In 2010, Dreama Gentry met Geoffrey Canada, founder of Harlem Children’s Zone, a much-lauded nonprofit that supports youth from birth through college in a roughly 100-block area of central Harlem. The program was an inspiration for Gentry, who had launched a college-access program in rural eastern Kentucky about a decade earlier.
“We realized that college access actually starts at birth,” Gentry says. “It starts with the family, and it starts with the place.” She and her staff soon began to modify their approach.
A breakthrough came that year when Gentry’s group — today called Partners for Rural Impact, or PRI — received a Promise Neighborhood grant from the U.S. Department of Education. The federal effort helps communities design anti-poverty projects modeled after the Harlem Children’s Zone’s “cradle-to-career” approach. PRI became one of the first organizations, and the first rural effort, to receive the grant.

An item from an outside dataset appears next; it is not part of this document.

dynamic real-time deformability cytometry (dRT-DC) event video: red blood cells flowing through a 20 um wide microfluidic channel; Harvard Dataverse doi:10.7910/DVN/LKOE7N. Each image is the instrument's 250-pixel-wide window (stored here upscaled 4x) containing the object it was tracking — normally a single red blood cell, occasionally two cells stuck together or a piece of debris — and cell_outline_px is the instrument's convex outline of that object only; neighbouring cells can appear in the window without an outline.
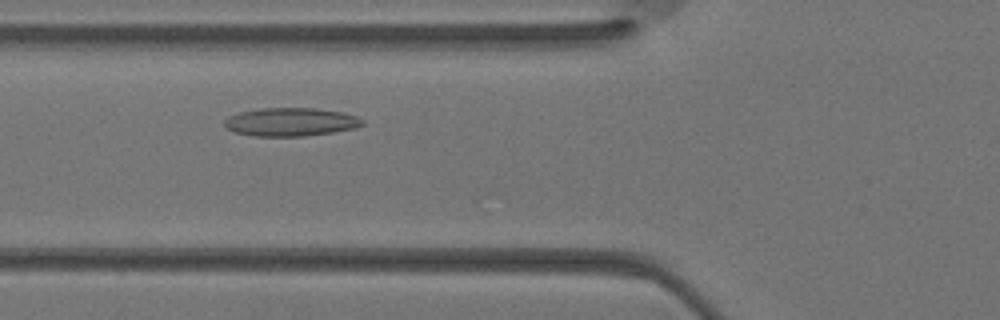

Today, the organization helps leaders in rural towns and districts identify programming gaps and tap into comprehensive educational, medical, and social services — largely funded by federal grants. It measures community progress across a indicators like kindergarten readiness, third-grade reading, eighth-grade math, and high school graduation rates. Many of those areas saw substantial improvement over the past decade, although the COVID-19 pandemic disrupted progress.
It quickly became clear to us that Dreama’s vision for this field and this work was much broader than what she was doing in Appalachia,” says Cecilia Gutierrez, a managing director at Blue Meridian Partners.